The overlaps between regions and timespans define many-to-many relationships between dimensions that — along with the one-to-many ID-based dependencies — generally provide a way to fully relate any set of dimensions.
This produces a natural, concise query system; dimension relationships can be used to construct the full JOIN
clause of a SQL SELECT
with no input from the user, allowing them to specify just the WHERE
clause (see Registry.queryDimensions
and Registry.queryDatasets
).
It is also possible to associate a region or timespan with a combination of dimensions (such as the region for a visit and a detector), by defining a DimensionElement
for that combination.
One kind of spatial dimension is special: a SkyPixDimension
represents a complete pixelization of the sky, as defined by an lsst.sphgeom.Pixelization
object.
These are typically hierarchical pixelizations, like Hierarchical Triangular Mesh (HTM)
), Q3C
, or HEALPix (which has no lsst.sphgeom
implementation currently), but a skypix dimension encodes both the pixelization scheme and a level, defining a unique mapping from points on the sky to integer IDs.
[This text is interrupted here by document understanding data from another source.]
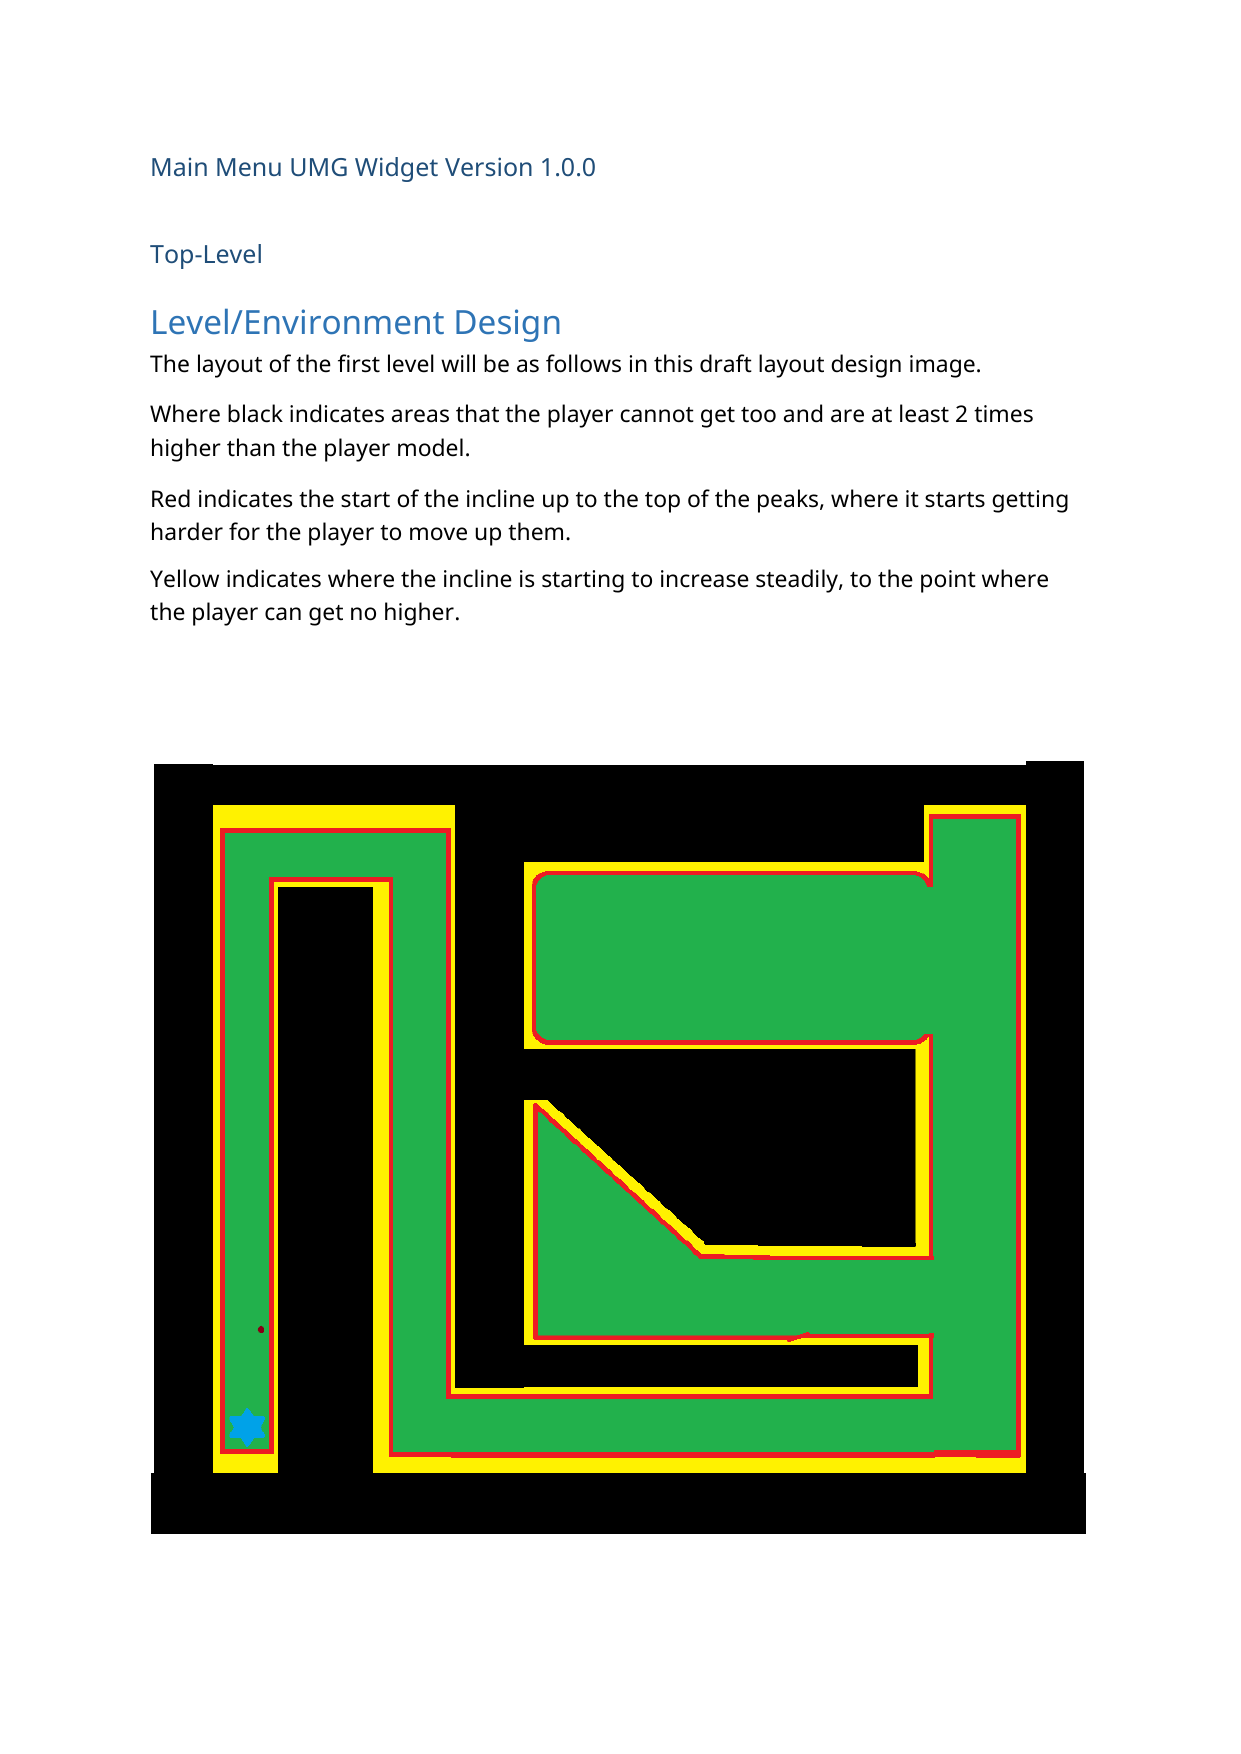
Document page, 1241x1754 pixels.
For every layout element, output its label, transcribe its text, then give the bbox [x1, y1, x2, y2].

text The layout of the first level will be as follows in this draft layout design image. [150, 348, 1090, 379]
subtitle Main Menu UMG Widget Version 1.0.0 [150, 150, 1090, 184]
text Red indicates the start of the incline up to the top of the peaks, where it starts getting harder for the player to move up them. [150, 482, 1090, 547]
subtitle Level/Environment Design [150, 299, 1090, 344]
text Where black indicates areas that the player cannot get too and are at least 2 times higher than the player model. [150, 398, 1090, 463]
subtitle Top-Level [150, 237, 1090, 271]
text Yellow indicates where the incline is starting to increase steadily, to the point where the player can get no higher. [150, 562, 1090, 627]
picture [150, 634, 1091, 1575]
By convention, the name of a skypix dimension starts with a short, lowercase name for the pixelization scheme followed by the integer level (e.g. “htm7”).
A moderately efficient database representation of temporal relationships is straightforward: these are overlaps of 1-d intervals, so we can use regular (i.e. B-tree) indexes to join directly on overlap expressions of intervals expressed as pairs of columns (though more specialized indexing that reflects the non-overlapping nature of many of these intervals may be necessary in the future).
The same is not true of regions (especially regions on the sphere), at least not without assuming a particular RDBMS.
Instead, spatial regions for dimensions are stored as opaque, base64
-encoded strings in the database, but we also create an overlap table for each spatial dimension element that relates it to a special “common” skypix dimension (see DimensionUniverse.commonSkyPix
).
We can then use a regular index on the common skypix ID to make spatial joins efficient, to the extent that proximity in skypix ID corresponds to proximity on sky.
In practice, these IDs correspond to some space-filling curve, which yields good typical-case performance with a reasonable choice of pixelization level, but no guarantees on worst-case performance.